1) A nonzero homogeneous polynomial $f(x_1,\cdots, x_n)\in \mathbb C[x_1,\cdots, x_n]$ has a unique degree $d$, which it is unnecessary to call "total" degree.
For example $6x_1^3x_2^2-(1+i\sqrt{19})x_2x_3^4+\frac {22} {7}x_3^5 \in \mathbb C[x_1,x_2, x_3]$ is homogeneous of degree $d=5$.
2) A hypersurface $V(f)\subset \mathbb P^{n-1}(\mathbb C)$ of degree $d$ is determined by a homogeneous polynomial $f(x_1,\cdots, x_n)\in \mathbb C[x_1,\cdots, x_n]$ of degree $d$ and two polynomials $f,g\in \mathbb C[x_1,\cdots, x_n]$ determine the same hypersurface $V(f)=V(g)$ if and only $f=\lambda g$ for some $\lambda\in \mathbb C$.

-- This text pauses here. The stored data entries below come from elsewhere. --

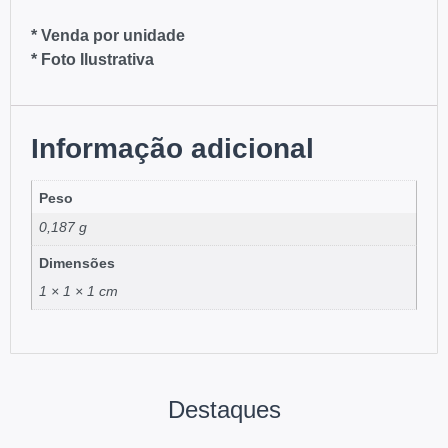
* Venda por unidade
* Foto Ilustrativa
Informação adicional
Peso
0,187 g
Dimensões
1 × 1 × 1 cm
Destaques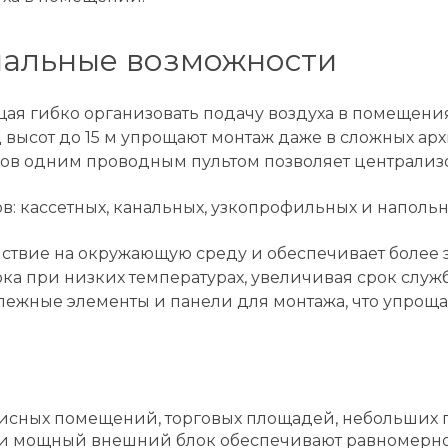
нальные возможности
ая гибко организовать подачу воздуха в помещени
 высот до 15 м упрощают монтаж даже в сложных арх
ков одним проводным пультом позволяет централиз
: кассетных, канальных, узкопрофильных и напольн
йствие на окружающую среду и обеспечивает более
ка при низких температурах, увеличивая срок служ
ежные элементы и панели для монтажа, что упрощае
фисных помещений, торговых площадей, небольших п
 и мощный внешний блок обеспечивают равномерно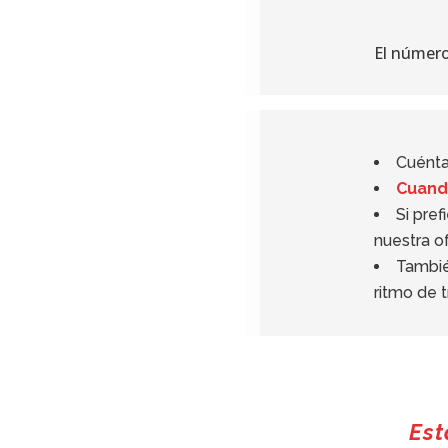
El número
Cuéntan
Cuand
Si pre
nuestra o
Tambié
ritmo de t
Est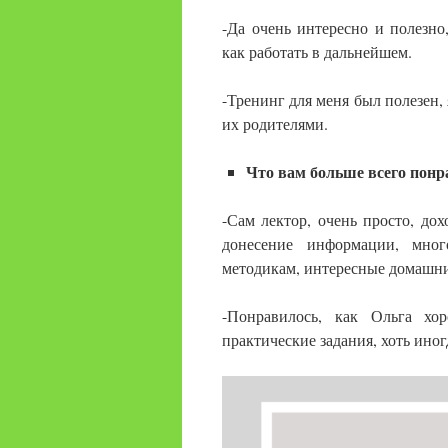
-Да очень интересно и полезн
как работать в дальнейшем.
-Тренинг для меня был полезен, 
их родителями.
Что вам больше всего понр
-Сам лектор, очень просто, до
донесение информации, мно
методикам, интересные домашни
-Понравилось, как Ольга хо
практические задания, хоть ино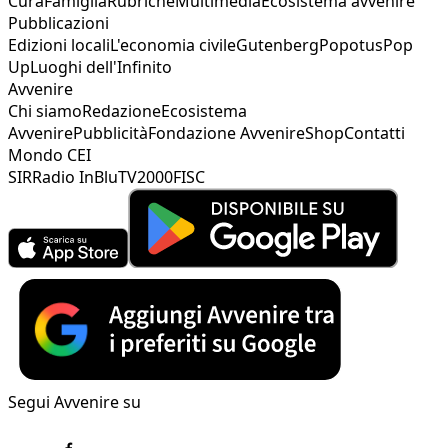
Cura
Famiglia
Rubriche
Multimedia
Ecosistema avvenire
Pubblicazioni
Edizioni locali
L'economia civile
Gutenberg
Popotus
Pop
Up
Luoghi dell'Infinito
Avvenire
Chi siamo
Redazione
Ecosistema
Avvenire
Pubblicità
Fondazione Avvenire
Shop
Contatti
Mondo CEI
SIR
Radio InBlu
TV2000
FISC
Segui Avvenire su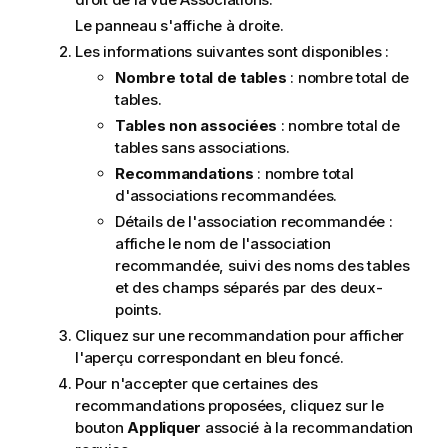
Le panneau s'affiche à droite.
Les informations suivantes sont disponibles :
Nombre total de tables
: nombre total de
tables.
Tables non associées
: nombre total de
tables sans associations.
Recommandations
: nombre total
d'associations recommandées.
Détails de l'association recommandée :
affiche le nom de l'association
recommandée, suivi des noms des tables
et des champs séparés par des deux-
points.
Cliquez sur une recommandation pour afficher
l'aperçu correspondant en bleu foncé.
Pour n'accepter que certaines des
recommandations proposées, cliquez sur le
bouton
Appliquer
associé à la recommandation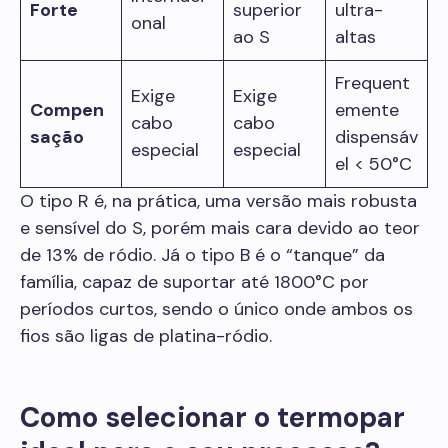
Forte
superior
ultra-
onal
ao S
altas
Frequent
Exige
Exige
Compen
emente
cabo
cabo
sação
dispensáv
especial
especial
el < 50°C
O tipo R é, na prática, uma versão mais robusta
e sensível do S, porém mais cara devido ao teor
de 13% de ródio. Já o tipo B é o “tanque” da
família, capaz de suportar até 1800°C por
períodos curtos, sendo o único onde ambos os
fios são ligas de platina-ródio.
Como selecionar o termopar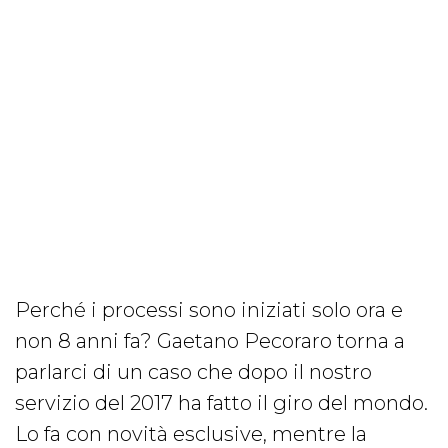
Perché i processi sono iniziati solo ora e
non 8 anni fa? Gaetano Pecoraro torna a
parlarci di un caso che dopo il nostro
servizio del 2017 ha fatto il giro del mondo.
Lo fa con novità esclusive, mentre la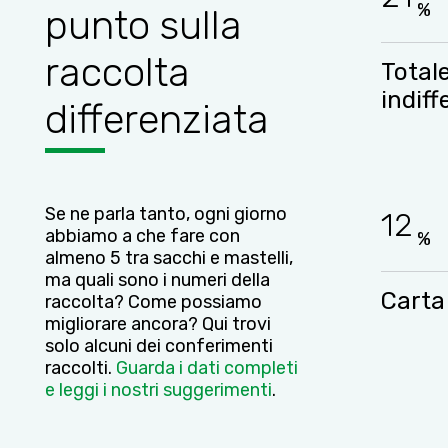
%
punto sulla
raccolta
Total
indiff
differenziata
Se ne parla tanto, ogni giorno
12
abbiamo a che fare con
%
almeno 5 tra sacchi e mastelli,
ma quali sono i numeri della
Carta
raccolta? Come possiamo
migliorare ancora? Qui trovi
solo alcuni dei conferimenti
raccolti.
Guarda i dati completi
e leggi i nostri suggerimenti
.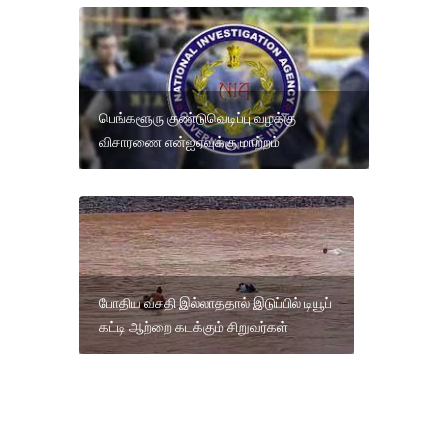
பெங்களூரு குண்டுவெடிப்பு வழக்கு
விசாரணை என்ஐஏவுக்கு மாற்றம்
போதிய வசதி இல்லாததால் இடுப்பில் டியூப்
கட்டி ஆற்றை கடக்கும் சிறுவர்கள்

THAT'S ALL: THAT $f$ IS REDUCIBLE OR NOT IS IRRELEVANT
3) And strangely the definition of "hypersurface" is not very important (which is why I didn't give it to you!) : there have been several definitions since more than a century, the latest (dating from the late 1950's) being through the notion of scheme.
But the brilliant Italian, German, French, English, ... algebraic geometers of the nineteenth century knew very well that the line $x_1=0$ is completely different from the conic $x_1^2=0$ !
To sum up: if $f=f_1^{e_1} \cdots f_r^{e_r}$ is the factorization of $f$ into irreducibles, you may consider the polynomial (of lower degree) $f_{red}=f_1 \cdots f_r$ but you must be aware that $V(f)$ and $V(f_{red})$ are different hypersurfaces.